TEXTAUSZUG -
====================

Anders als 2009, als Chinas Konjunkturpakete die Erholung von der Lehman-Pleite einleiteten, gibt es 2023 einen Haken: Der Aufschwung in der Volksrepublik dürfte die Inflation genau zu dem Zeitpunkt ankurbeln, an dem die Europäische Zentralbank, die Federal Reserve und andere Zentralbanken versuchen, sie unter Kontrolle zu bringen.

Die Chefin des Internationalen Währungsfonds wies vor einigen Wochen darauf hin, dass Chinas Abkehr von der Null-Covid-Politik 2023 der wichtigste Faktor für die Weltkonjunktur sein dürfte. Kristalina Georgieva warnte jedoch vor den Folgen, die dies für die Inflation haben könnte. “Was ist, wenn die gute Nachricht, dass China schneller wächst, zu einem sprunghaften Anstieg der Öl- und Gaspreise führt und damit die Inflation anschiebt?”, sagte sie auf dem Weltwirtschaftsforum in Davos.

====================

ERFASSTE DATEN -
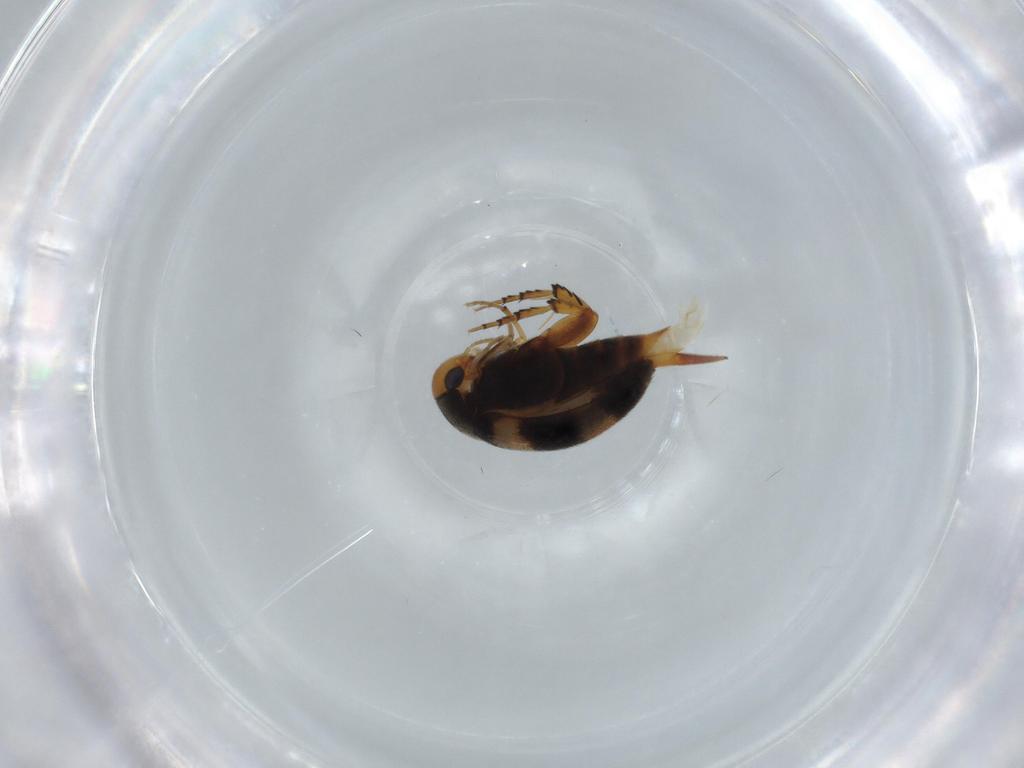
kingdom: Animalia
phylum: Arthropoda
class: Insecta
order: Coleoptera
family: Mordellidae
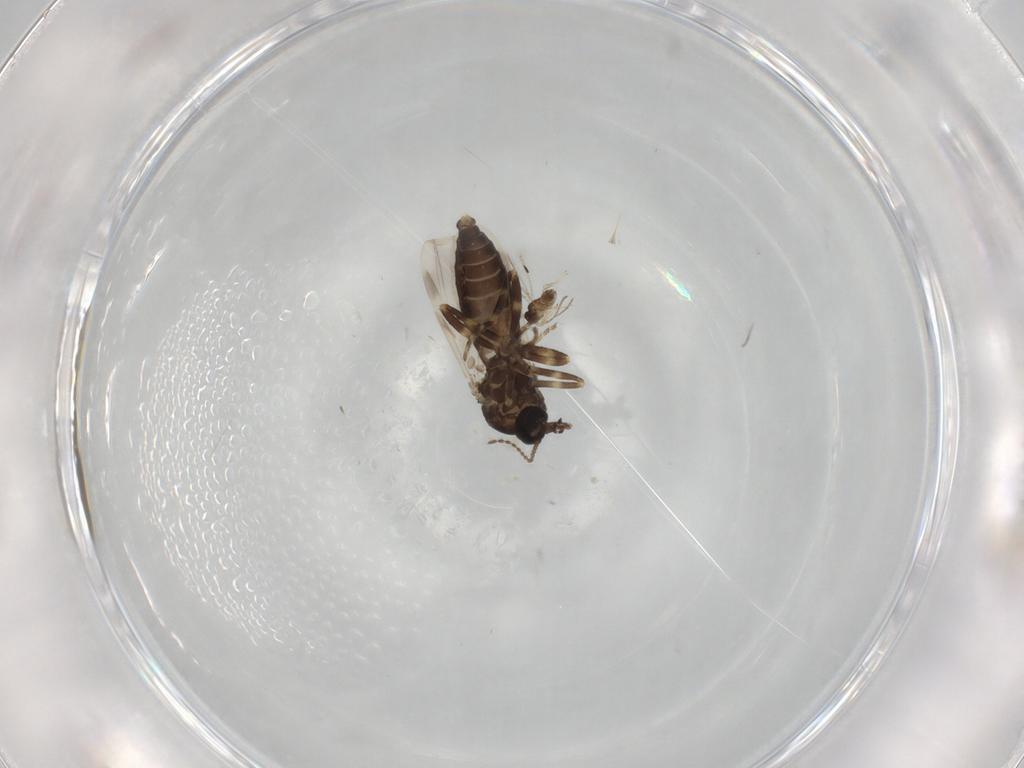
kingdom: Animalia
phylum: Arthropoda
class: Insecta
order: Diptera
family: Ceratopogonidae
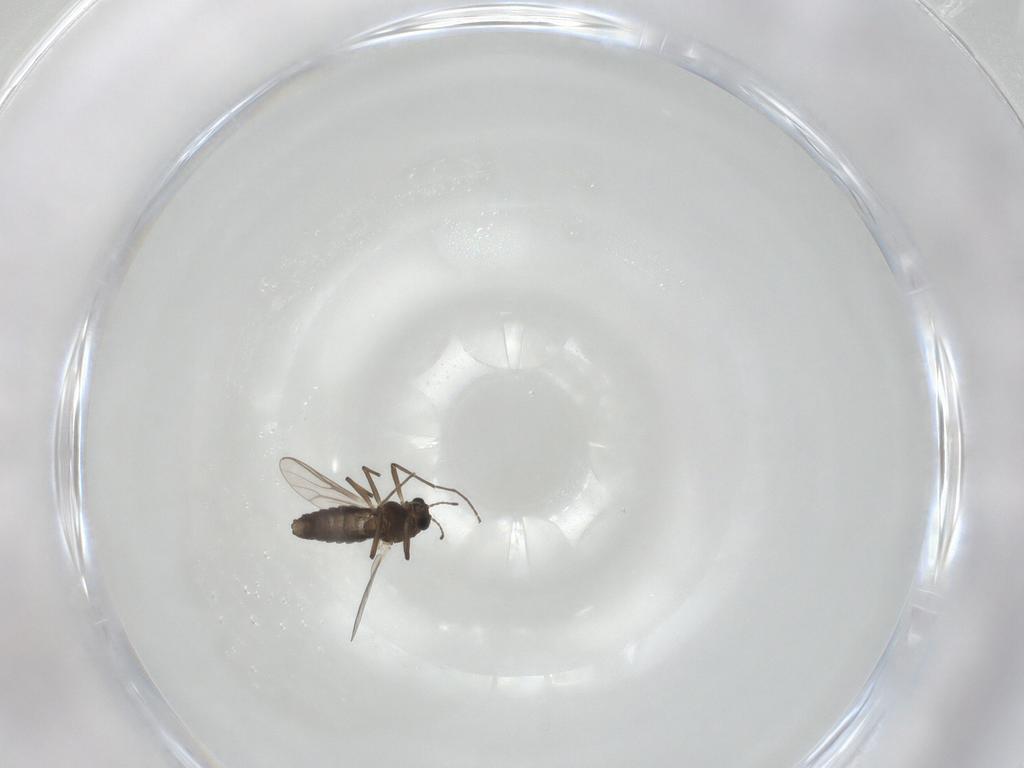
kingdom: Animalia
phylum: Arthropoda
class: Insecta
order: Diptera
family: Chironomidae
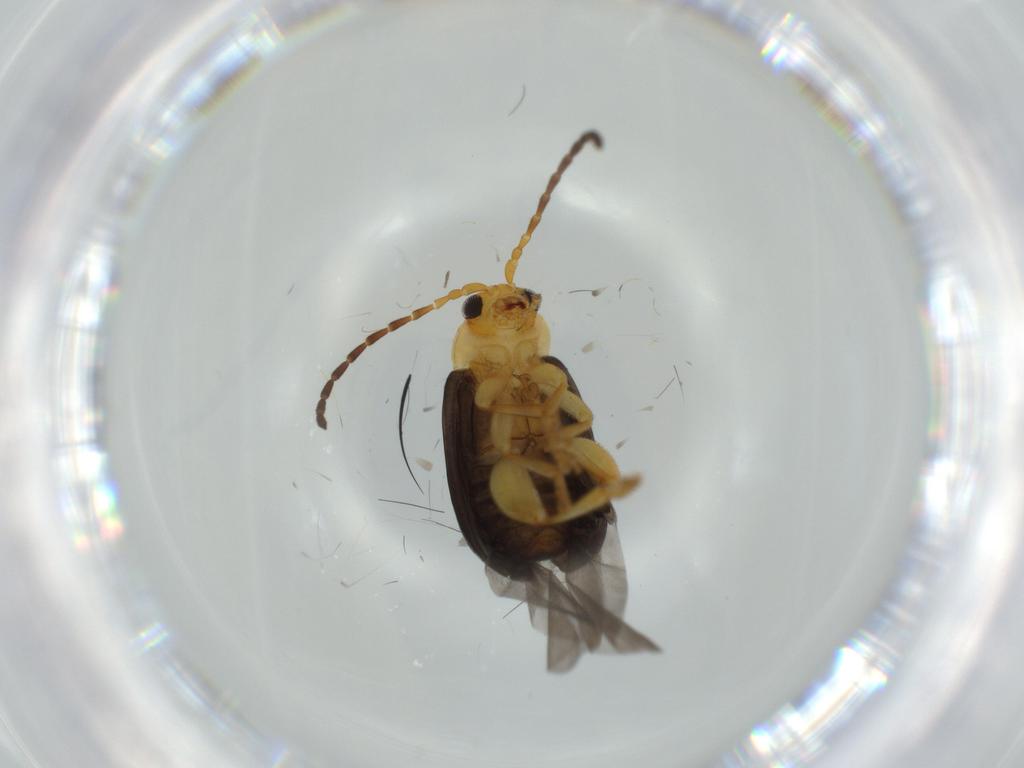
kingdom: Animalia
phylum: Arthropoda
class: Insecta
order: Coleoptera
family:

====================

AUFGABEN -
• A. Beantworte anhand des Textauszugs die folgenden Fragen, jede in einer eigenen Zeile:
(i) Welche Zentralbanken versuchen laut dem ersten Absatz, die Inflation unter Kontrolle zu bringen?
(ii) Wie heißt die Chefin des Internationalen Währungsfonds?
(iii) Bei welcher Veranstaltung stellte sie ihre Frage zu den Öl- und Gaspreisen?
• B. Fasse den Absatz des Textauszugs, der mit „Die Chefin des Internationalen Währungsfonds“ beginnt, in höchstens zwei Sätzen zusammen, ohne seine wesentlichen Fakten wegzulassen.
• C. Schreibe den Textauszug über Chinas Konjunkturaufschwung im Anschluss an seinen letzten Satz weiter.

LÖSUNGEN -
• A.
(i) Die Europäische Zentralbank, die Federal Reserve und andere Zentralbanken.
(ii) Kristalina Georgieva.
(iii) Auf dem Weltwirtschaftsforum in Davos.

• B. Kristalina Georgieva, Chefin des Internationalen Währungsfonds, bezeichnete vor einigen Wochen Chinas Abkehr von der Null-Covid-Politik als wichtigsten Faktor für die Weltkonjunktur 2023. Auf dem Weltwirtschaftsforum in Davos warnte sie jedoch, schnelleres Wachstum in China könne die Öl- und Gaspreise sprunghaft steigen lassen und so die Inflation anschieben.

• C.
Bloomberg Economics prognostiziert für 2023 eine Beschleunigung des chinesischen Wirtschaftswachstums auf 5,8 Prozent — verglichen mit 3 Prozent im Jahr 2022. Die mathematischen Modelle für den Einfluss von Chinas Konjunktur auf die Energiepreise und die globale Inflation deuten darauf hin, dass dies die Verbraucherpreise im letzten Quartal 2023 um fast einen ganzen Prozentpunkt nach oben treiben könnte. Sollte China mit einem Wachstumsschub auf 6,7% die Erwartungen übertreffen, läge der Anstieg eher bei zwei Prozentpunkten.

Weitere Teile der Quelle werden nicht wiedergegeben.